Highly assertive with a low PDI, individualistic Canada and the USA provide the optimum environment for this system. It is quite literally made for them.
In this environment, agreement between self and third party appraisals is indicative of high performance. Interestingly, comparisons with other Western cultures found that even though they had the same attributes (individualism, low PDI and assertiveness), the correlation between self and third party assessments was not as accurate for identifying high performers outside North America.
High PDI countries are known to suffer from leniency bias, with subordinates regularly overrating their managers. PDI also presents another problem, since requesting feedback from subordinates can be interpreted as a lack of knowledge on the part of a manager. Similarly, superiors are less likely to consider feedback from junior staff valid or useful.
Collectivism hinders the delivery of assessments, with confrontation and criticism actively avoided. Additionally, ambiguous communicative styles and a tendency to deliver subtle feedback has also been shown to reduce the efficiency of performance appraisals in these countries.
Displaying many aspects of a collective society, but highly competitive, Japan is caught somewhere between individualism and collectivism. Borderline hierarchical, it was an early adopter of the 360-degree review strategy.
Industry-based studies do suggest a leniency bias here, with individuals receiving the lowest scores from superiors. This phenomenon appears to be unique to Japan and is likely the result of a meritocratic system that promotes high performance.
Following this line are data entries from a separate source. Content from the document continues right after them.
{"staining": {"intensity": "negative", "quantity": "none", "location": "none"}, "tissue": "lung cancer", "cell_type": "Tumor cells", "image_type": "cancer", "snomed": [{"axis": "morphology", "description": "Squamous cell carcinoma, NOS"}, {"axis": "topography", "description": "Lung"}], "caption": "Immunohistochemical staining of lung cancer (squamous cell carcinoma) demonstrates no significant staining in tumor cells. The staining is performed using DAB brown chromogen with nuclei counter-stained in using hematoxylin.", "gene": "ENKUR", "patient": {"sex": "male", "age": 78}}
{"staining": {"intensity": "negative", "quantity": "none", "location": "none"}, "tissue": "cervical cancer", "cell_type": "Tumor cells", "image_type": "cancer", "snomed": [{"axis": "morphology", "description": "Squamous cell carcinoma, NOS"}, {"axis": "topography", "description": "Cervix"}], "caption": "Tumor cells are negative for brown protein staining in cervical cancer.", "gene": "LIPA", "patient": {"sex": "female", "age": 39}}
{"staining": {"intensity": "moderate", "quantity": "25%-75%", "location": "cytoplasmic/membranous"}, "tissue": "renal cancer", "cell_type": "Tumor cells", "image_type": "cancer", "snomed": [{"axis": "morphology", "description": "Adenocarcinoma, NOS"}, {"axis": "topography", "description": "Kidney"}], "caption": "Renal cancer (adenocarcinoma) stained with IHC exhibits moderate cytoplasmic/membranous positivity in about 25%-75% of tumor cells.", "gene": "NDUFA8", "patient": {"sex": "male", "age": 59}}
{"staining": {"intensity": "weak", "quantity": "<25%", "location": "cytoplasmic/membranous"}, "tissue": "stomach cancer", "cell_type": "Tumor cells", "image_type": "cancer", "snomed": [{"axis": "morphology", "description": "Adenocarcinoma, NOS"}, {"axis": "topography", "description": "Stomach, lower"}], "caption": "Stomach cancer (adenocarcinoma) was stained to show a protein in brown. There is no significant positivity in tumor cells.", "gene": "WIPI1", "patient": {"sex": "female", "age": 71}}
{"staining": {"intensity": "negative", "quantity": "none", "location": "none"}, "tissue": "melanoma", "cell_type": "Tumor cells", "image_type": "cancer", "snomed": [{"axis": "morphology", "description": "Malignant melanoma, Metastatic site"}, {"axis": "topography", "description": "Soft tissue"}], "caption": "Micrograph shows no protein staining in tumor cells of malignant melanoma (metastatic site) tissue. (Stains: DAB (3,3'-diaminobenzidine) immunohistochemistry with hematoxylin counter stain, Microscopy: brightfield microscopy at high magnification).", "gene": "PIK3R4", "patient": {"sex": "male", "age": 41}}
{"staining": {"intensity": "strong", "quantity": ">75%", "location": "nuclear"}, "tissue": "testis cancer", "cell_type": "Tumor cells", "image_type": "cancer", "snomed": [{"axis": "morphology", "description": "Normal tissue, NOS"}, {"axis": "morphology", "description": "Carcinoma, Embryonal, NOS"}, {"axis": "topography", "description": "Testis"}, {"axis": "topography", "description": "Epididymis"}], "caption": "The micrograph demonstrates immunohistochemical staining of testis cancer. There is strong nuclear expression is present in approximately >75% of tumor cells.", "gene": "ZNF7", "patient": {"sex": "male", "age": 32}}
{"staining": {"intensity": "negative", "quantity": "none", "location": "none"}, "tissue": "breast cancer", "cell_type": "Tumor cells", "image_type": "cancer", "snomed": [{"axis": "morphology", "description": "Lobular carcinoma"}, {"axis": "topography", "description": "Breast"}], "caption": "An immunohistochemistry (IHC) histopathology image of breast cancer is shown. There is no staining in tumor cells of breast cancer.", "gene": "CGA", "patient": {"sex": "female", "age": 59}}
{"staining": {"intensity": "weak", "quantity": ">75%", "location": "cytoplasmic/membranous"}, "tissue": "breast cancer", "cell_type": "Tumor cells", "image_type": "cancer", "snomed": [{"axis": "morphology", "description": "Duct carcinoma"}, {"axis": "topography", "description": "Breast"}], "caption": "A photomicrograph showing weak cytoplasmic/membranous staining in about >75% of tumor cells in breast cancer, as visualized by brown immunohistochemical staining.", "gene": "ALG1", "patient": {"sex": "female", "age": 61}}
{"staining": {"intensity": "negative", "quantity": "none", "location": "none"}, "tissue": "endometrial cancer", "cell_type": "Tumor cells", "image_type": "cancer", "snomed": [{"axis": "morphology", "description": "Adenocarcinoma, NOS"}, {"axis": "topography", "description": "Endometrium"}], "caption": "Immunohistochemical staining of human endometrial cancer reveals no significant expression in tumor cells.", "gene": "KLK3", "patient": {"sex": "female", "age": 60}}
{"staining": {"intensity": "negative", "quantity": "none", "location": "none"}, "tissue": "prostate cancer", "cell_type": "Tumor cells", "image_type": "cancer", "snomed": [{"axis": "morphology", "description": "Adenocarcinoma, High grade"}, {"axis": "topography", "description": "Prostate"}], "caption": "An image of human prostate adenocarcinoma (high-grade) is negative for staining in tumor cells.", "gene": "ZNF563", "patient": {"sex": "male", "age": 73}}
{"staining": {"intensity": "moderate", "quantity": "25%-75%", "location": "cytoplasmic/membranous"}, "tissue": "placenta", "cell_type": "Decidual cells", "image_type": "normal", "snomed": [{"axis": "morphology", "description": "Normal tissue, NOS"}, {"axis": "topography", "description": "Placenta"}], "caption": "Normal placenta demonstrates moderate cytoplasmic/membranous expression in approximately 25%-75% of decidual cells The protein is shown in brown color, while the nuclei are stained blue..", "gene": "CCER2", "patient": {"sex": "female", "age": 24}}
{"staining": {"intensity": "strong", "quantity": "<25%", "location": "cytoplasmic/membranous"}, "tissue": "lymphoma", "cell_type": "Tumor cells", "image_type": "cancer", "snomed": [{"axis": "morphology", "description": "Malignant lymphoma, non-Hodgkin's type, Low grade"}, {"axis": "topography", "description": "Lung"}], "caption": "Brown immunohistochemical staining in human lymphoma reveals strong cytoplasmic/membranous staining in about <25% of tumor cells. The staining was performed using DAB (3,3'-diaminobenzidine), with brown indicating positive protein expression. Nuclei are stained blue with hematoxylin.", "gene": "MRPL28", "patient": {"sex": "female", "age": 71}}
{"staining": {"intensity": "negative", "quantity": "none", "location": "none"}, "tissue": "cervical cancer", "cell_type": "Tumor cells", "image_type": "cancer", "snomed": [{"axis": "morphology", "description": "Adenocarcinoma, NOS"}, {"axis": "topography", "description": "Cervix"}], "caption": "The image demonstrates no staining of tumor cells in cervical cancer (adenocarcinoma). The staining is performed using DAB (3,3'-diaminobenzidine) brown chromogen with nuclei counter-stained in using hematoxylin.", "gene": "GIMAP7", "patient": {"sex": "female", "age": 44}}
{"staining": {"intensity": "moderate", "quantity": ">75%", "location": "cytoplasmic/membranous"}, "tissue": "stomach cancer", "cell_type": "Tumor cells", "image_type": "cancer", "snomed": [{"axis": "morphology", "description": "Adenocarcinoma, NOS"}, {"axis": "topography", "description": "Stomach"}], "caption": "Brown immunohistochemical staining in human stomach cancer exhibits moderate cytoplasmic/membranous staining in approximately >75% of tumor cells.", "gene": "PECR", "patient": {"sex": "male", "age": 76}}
In mainland Europe, performance reviews are often linked to pay and promotions, and self-evaluation is less common than in the US. Of course, the use of performance appraisals is highly varied. In France, for example, it is unusual for fixed-term workers to receive reviews, while in Germany men are often appraised more frequently than women.
Individualistic and assertive, most European cultures closely mirror that of North America and 360-degree reviews work well here. The UK was an early adopter of the approach, which has been widely used since the 1990s. UK-based studies have credited the system with improved management competencies and increased self-awareness. A 2006 international study cited leniency bias as a problem, with own performance usually underrated by appraisees. Interestingly, the authors also noted a general reluctance to complete surveys and submit feedback.
Source: FedEE Global
If managers fully understand the bias and cultural values influencing feedback, then 360-degree reviews are workable in any country. By avoiding comparisons of results across cultures, ensuring the rating scale has enough points for respondents to differentiate, and recognising which cultures are susceptible to leniency bias, leaders can accurately identify high performers and areas for development.